11 “God,” he said, “we are starting this experiment called America anew, and as a deeply devout Christian I want my nation to follow on the path of salvation through Jesus Christ.
12 How best can I frame our new Constitution so as to achieve this goal?”
13 “Jim,” I said, “the best way to achieve that goal is to state that Congress shall make no law respecting an establishment of religion, or prohibiting the free exercise thereof; and that no religious test shall ever be required as a qualification to any office or public trust under the United States.”
14 “God,” he said, “that is counterintuitive.”
15 “Jim,” I said, “if we out-and-out write ‘Congress shall pass only laws in keeping with the precepts of the Judeo-Christian tradition,’ there would be no way to weed out the heretics in our midst; moreover other countries would get all jealous, and the Supreme Court would have nothing to interpret.
16 Which reminds me: from now on I’d like you to keep thy deeply held Christian beliefs to thyself; in fact, I’d appreciate it if thou couldst make numerous statements on the record that seem to prove beyond historical argument that thou art a Deist.
17 I’m telling Jefferson and Franklin the same thing.”
18 “But God,” he said, “I love thee and thy son Jesus Christ so much, and I want all the world to know!”
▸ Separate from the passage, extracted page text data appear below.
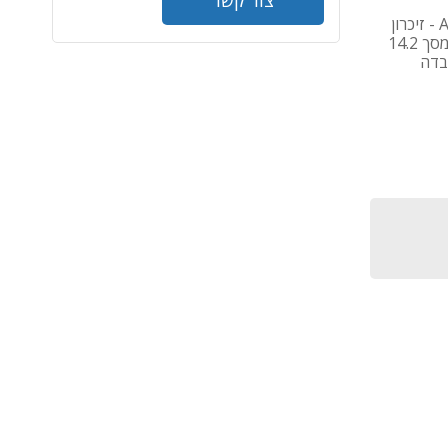
מחשב נייד Apple MacBook Pro 14 inch M5 - מעבד Apple M5 - זיכרון
16GB - דיסק קשיח 512GB SSD - כרטיס מסך GPU 10 Cores - מסך 14.2
צרן במעבדה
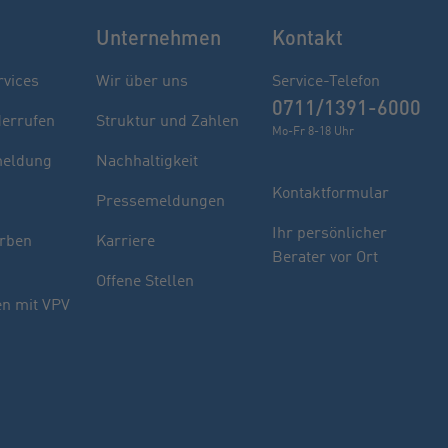
Unternehmen
Kontakt
rvices
Wir über uns
Service-Telefon
0711/1391-6000
derrufen
Struktur und Zahlen
Mo-Fr 8-18 Uhr
eldung
Nachhaltigkeit
Kontaktformular
Pressemeldungen
Finden Sie Ihren Berater
Ihr persönlicher
rben
Karriere
Berater vor Ort
Sie haben noch Fragen oder möchten sich
Offene Stellen
indivuell beraten lassen.
n mit VPV
PLZ oder Ort
oder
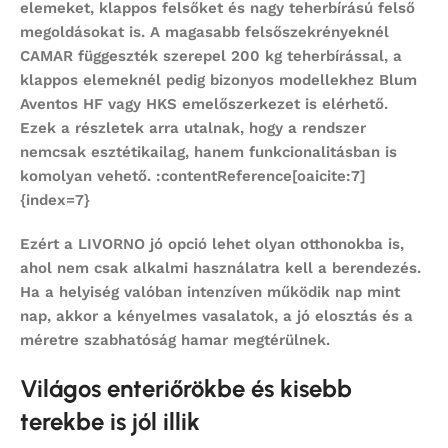
elemeket, klappos felsőket és nagy teherbírású felső
megoldásokat is. A magasabb felsőszekrényeknél
CAMAR függeszték szerepel 200 kg teherbírással, a
klappos elemeknél pedig bizonyos modellekhez Blum
Aventos HF vagy HKS emelőszerkezet is elérhető.
Ezek a részletek arra utalnak, hogy a rendszer
nemcsak esztétikailag, hanem funkcionalitásban is
komolyan vehető. :contentReference[oaicite:7]
{index=7}
Ezért a LIVORNO jó opció lehet olyan otthonokba is,
ahol nem csak alkalmi használatra kell a berendezés.
Ha a helyiség valóban intenzíven működik nap mint
nap, akkor a kényelmes vasalatok, a jó elosztás és a
méretre szabhatóság hamar megtérülnek.
Világos enteriőrökbe és kisebb
terekbe is jól illik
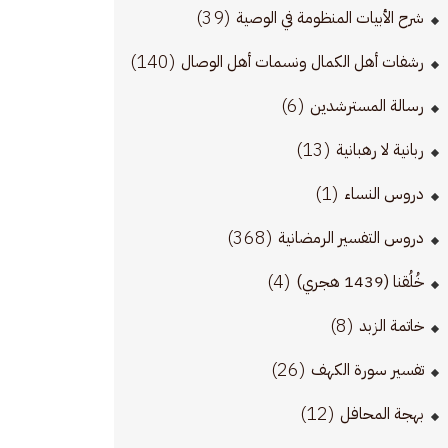
(39)
شرح الأبيات المنظومة في الوصية
(140)
رشفات أهل الكمال ونسمات أهل الوصال
(6)
رسالة المسترشدين
لت، قال: 
(13)
ربانية لا رهبانية
(1)
دروس النساء
(368)
دروس التفسير الرمضانية
(4)
خُلُقنا (1439 هجري)
(8)
خاتمة الزبد
(26)
تفسير سورة الكهف
(12)
بهجة المحافل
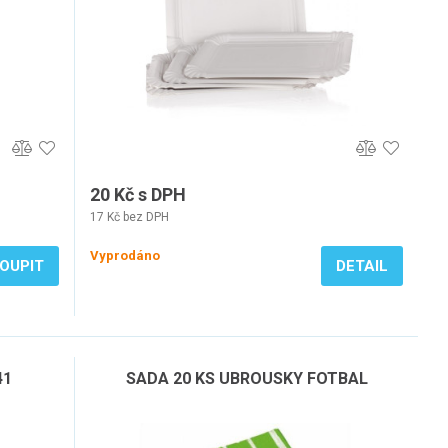
20 Kč s DPH
17 Kč bez DPH
Vyprodáno
OUPIT
DETAIL
41
SADA 20 KS UBROUSKY FOTBAL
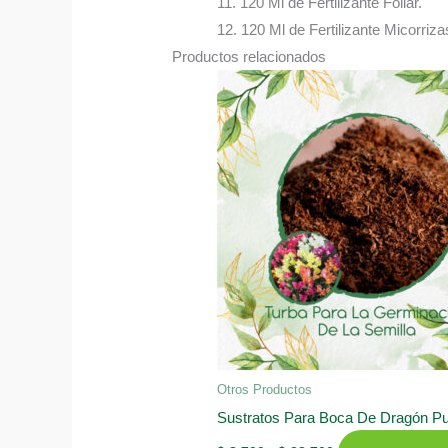
11. 120 Ml de Fertilizante Foliar.
12. 120 Ml de Fertilizante Micorriza
Productos relacionados
Otros Productos
Sustratos Para Boca De Dragón Pu
Rango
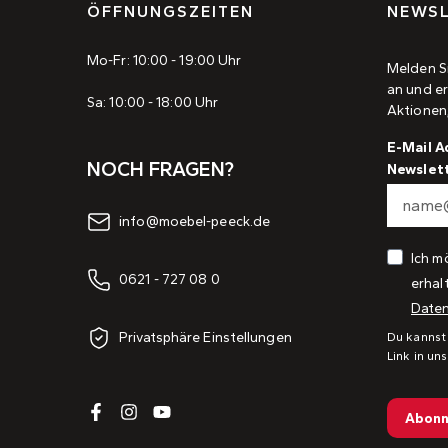
ÖFFNUNGSZEITEN
NEWSL
Mo-Fr: 10:00 - 19:00 Uhr
Melden S
an und er
Sa: 10:00 - 18:00 Uhr
Aktionen
E-Mail A
NOCH FRAGEN?
Newslet
info@moebel-peeck.de
Ich m
0621 - 727 08 0
erhal
Daten
Privatsphäre Einstellungen
Du kannst
Link in un
Abonn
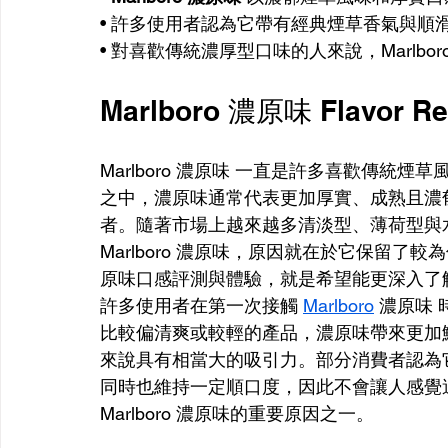
• 許多使用者認為它帶有經典煙草香氣與順
• 對喜歡傳統濃厚型口味的人來說，Marlbo
Marlboro 濃原味 Flavor Re
Marlboro 濃原味 一直是許多喜歡傳
之中，濃原味通常代表更加厚實、成熟且濃
者。隨著市場上越來越多清淡型、薄荷型與
Marlboro 濃原味，原因就在於它保留了較為
原味口感評測與體驗，就是希望能更深入了
許多使用者在第一次接觸 
Marlboro
 濃原味
比較偏清爽或較輕的產品，濃原味帶來更加
來說具有相當大的吸引力。部分消費者認為
同時也維持一定順口度，因此不會讓人感覺
Marlboro 濃原味的重要原因之一。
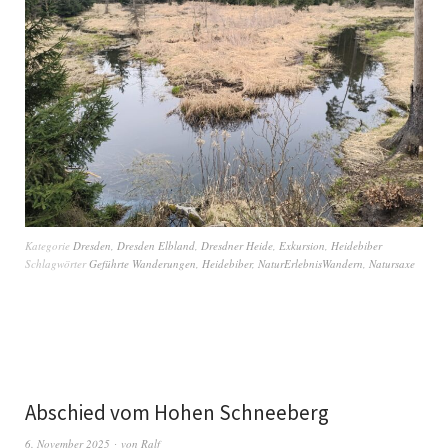
Kategorie
Dresden
,
Dresden Elbland
,
Dresdner Heide
,
Exkursion
,
Heidebiber
Schlagwörter
Geführte Wanderungen
,
Heidebiber
,
NaturErlebnisWandern
,
Natursaxe
Abschied vom Hohen Schneeberg
6. November 2025
von
Ralf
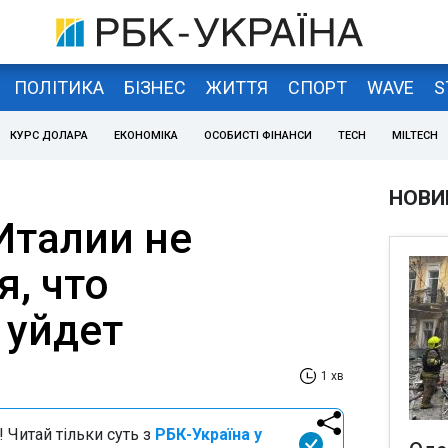
ПОЛІТИКА
БІЗНЕС
ЖИТТЯ
СПОРТ
WAVE
S
КУРС ДОЛАРА
ЕКОНОМІКА
ОСОБИСТІ ФІНАНСИ
TECH
MILTECH
НОВИ
Италии не
, что
 уйдет
1 хв
 Читай тільки суть з
РБК-Україна у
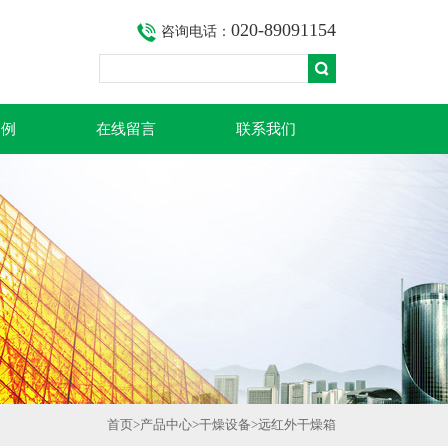
020-89091154
咨询电话：
案例
在线留言
联系我们
首页
>
产品中心
>
干燥设备
>
远红外干燥箱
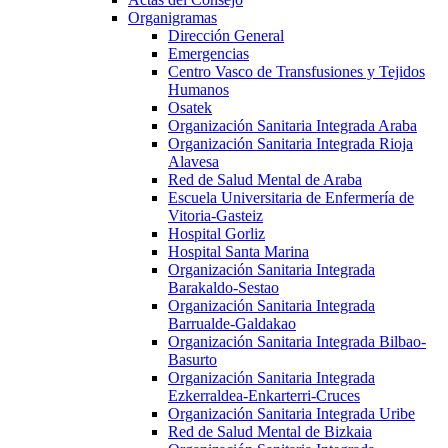
Organigramas
Dirección General
Emergencias
Centro Vasco de Transfusiones y Tejidos
Humanos
Osatek
Organización Sanitaria Integrada Araba
Organización Sanitaria Integrada Rioja
Alavesa
Red de Salud Mental de Araba
Escuela Universitaria de Enfermería de
Vitoria-Gasteiz
Hospital Gorliz
Hospital Santa Marina
Organización Sanitaria Integrada
Barakaldo-Sestao
Organización Sanitaria Integrada
Barrualde-Galdakao
Organización Sanitaria Integrada Bilbao-
Basurto
Organización Sanitaria Integrada
Ezkerraldea-Enkarterri-Cruces
Organización Sanitaria Integrada Uribe
Red de Salud Mental de Bizkaia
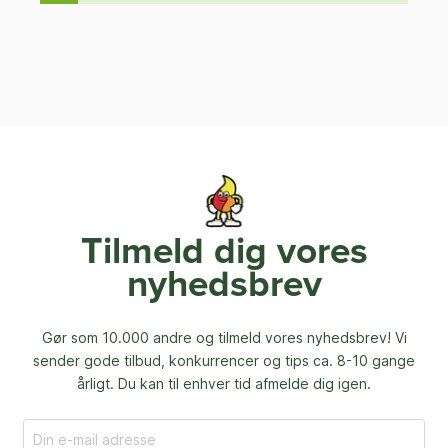
Tilmeld dig vores
nyhedsbrev
Gør som 10.000 andre og tilmeld vores nyhedsbrev! Vi
sender gode tilbud, konkurrencer og
tips ca. 8-10 gange
årligt. Du kan til enhver tid afmelde dig igen.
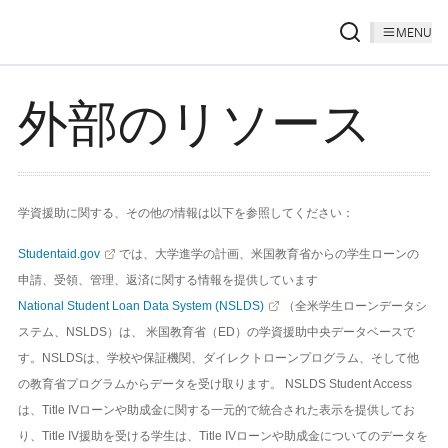
MENU
外部のリソース
学資援助に関する、その他の情報は以下を参照してください：
Studentaid.gov
では、大学進学の計画、米国教育省からの学生ローンの
申請、受領、管理、返済に関する情報を提供しています
National Student Loan Data System (NSLDS)
（全米学生ローンデータシ
ステム、NSLDS）は、 米国教育省（ED）の学資援助中央データベースで
す。NSLDSは、学校や保証機関、ダイレクトローンプログラム、そして他
の教育省プログラムからデータを受け取ります。 NSLDS Student Access
は、Title IVローンや助成金に関する一元的で統合された表示を提供してお
り、Title IV援助を受ける学生は、Title IVローンや助成金についてのデータを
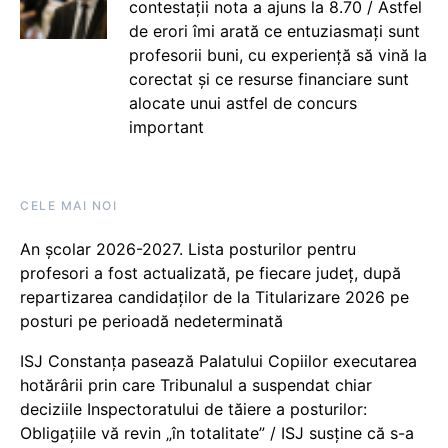
contestații nota a ajuns la 8.70 / Astfel
de erori îmi arată ce entuziasmați sunt
profesorii buni, cu experiență să vină la
corectat și ce resurse financiare sunt
alocate unui astfel de concurs
important
CELE MAI NOI
An școlar 2026-2027. Lista posturilor pentru
profesori a fost actualizată, pe fiecare județ, după
repartizarea candidaților de la Titularizare 2026 pe
posturi pe perioadă nedeterminată
ISJ Constanța pasează Palatului Copiilor executarea
hotărârii prin care Tribunalul a suspendat chiar
deciziile Inspectoratului de tăiere a posturilor:
Obligațiile vă revin „în totalitate” / ISJ susține că s-a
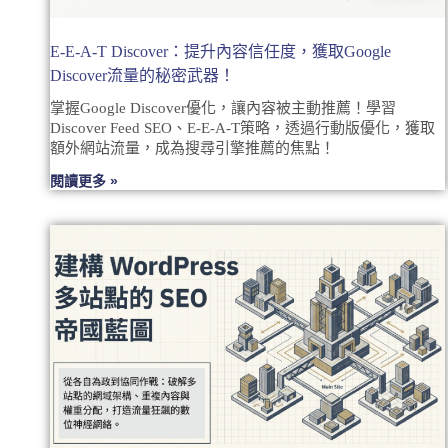
E-E-A-T Discover：提升內容信任度，獲取Google
Discover流量的秘密武器！
掌握Google Discover優化，讓內容被主動推薦！學習
Discover Feed SEO、E-E-A-T策略，透過行動版優化，獲取
額外網站流量，成為搜尋引擎推薦的焦點！
閱讀更多 »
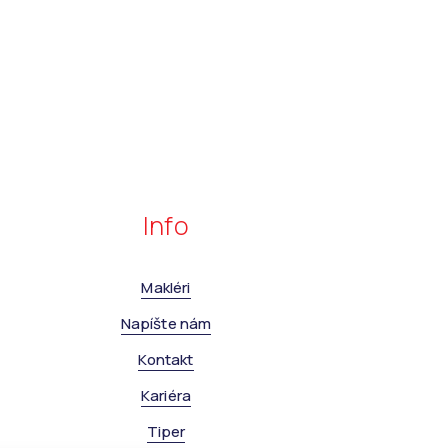
Info
Makléri
Napíšte nám
Kontakt
Kariéra
Tiper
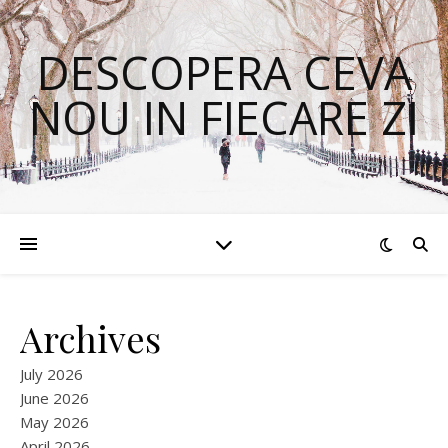
DESCOPERA CEVA
NOU IN FIECARE ZI
Archives
July 2026
June 2026
May 2026
April 2026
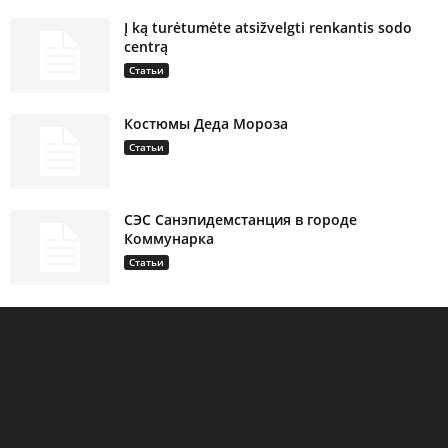
Į ką turėtumėte atsižvelgti renkantis sodo
centrą
Статьи
Костюмы Деда Мороза
Статьи
СЭС Санэпидемстанция в городе
Коммунарка
Статьи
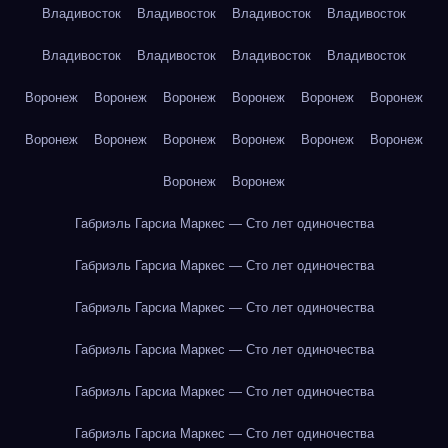
Владивосток
Владивосток
Владивосток
Владивосток
Владивосток
Владивосток
Владивосток
Владивосток
Воронеж
Воронеж
Воронеж
Воронеж
Воронеж
Воронеж
Воронеж
Воронеж
Воронеж
Воронеж
Воронеж
Воронеж
Воронеж
Воронеж
Габриэль Гарсиа Маркес — Сто лет одиночества
Габриэль Гарсиа Маркес — Сто лет одиночества
Габриэль Гарсиа Маркес — Сто лет одиночества
Габриэль Гарсиа Маркес — Сто лет одиночества
Габриэль Гарсиа Маркес — Сто лет одиночества
Габриэль Гарсиа Маркес — Сто лет одиночества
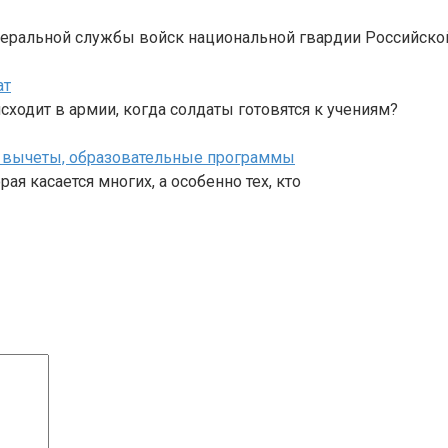
деральной службы войск национальной гвардии Российско
ат
сходит в армии, когда солдаты готовятся к учениям?
е вычеты, образовательные программы
ая касается многих, а особенно тех, кто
19 “Jim,” I said, “trust me.
20 The document thou art creating will not only live forever, but one day be recognized as the explicit endorsement of a Christian theocracy that thou and I secretly know it to be.”
21 This made him feel better; and as by then we had reached the steps of the Museum of Art, he joyfully ran up the stairs, lifted his arms in triumph, and shadow-boxed a group of street waifs.
CHAPTER 3
1America, allow me to address thee directly for a moment.
2 When thou sentest a man to the moon and back, it was the most amazing achievement in human history, and Neil Armstrong correctly hailed it as “one giant leap for mankind,” meaning the entire human race.
3 And then he went and put an American flag on it.
4 On the moon.
5 That is so thee!
6 Thou drivest me crazy, America, yet still I bless thee; despite all thy shortcomings I can quit you not; and I continue to not only bless thee but to love thee, and to do so unhealthily; unhelpfully; in a manner that keeps thee from doing the soul-searching needed to become a better nation.
7 Verily, America: I cut thee 50 arkloads of moral slack a week.
8 Why?
9 I shall tell thee.
10 As thou hast seen, I am a divine being who needs recognition.
11 I like it when those whom I grace with my bounty acknowledge it; and do so in a formal, ritualized way that gives it the stamp of authority.
12 And when I removed myself some years ago from earthly affairs, there was one outstanding issue on this front, as it pertained to America, that deeply troubled me.
13 I never forgot about it; so upon my return, when the staff began to brief me on all that had taken place in my absence, and the subject turned to thy nation, I quickly interrupted them.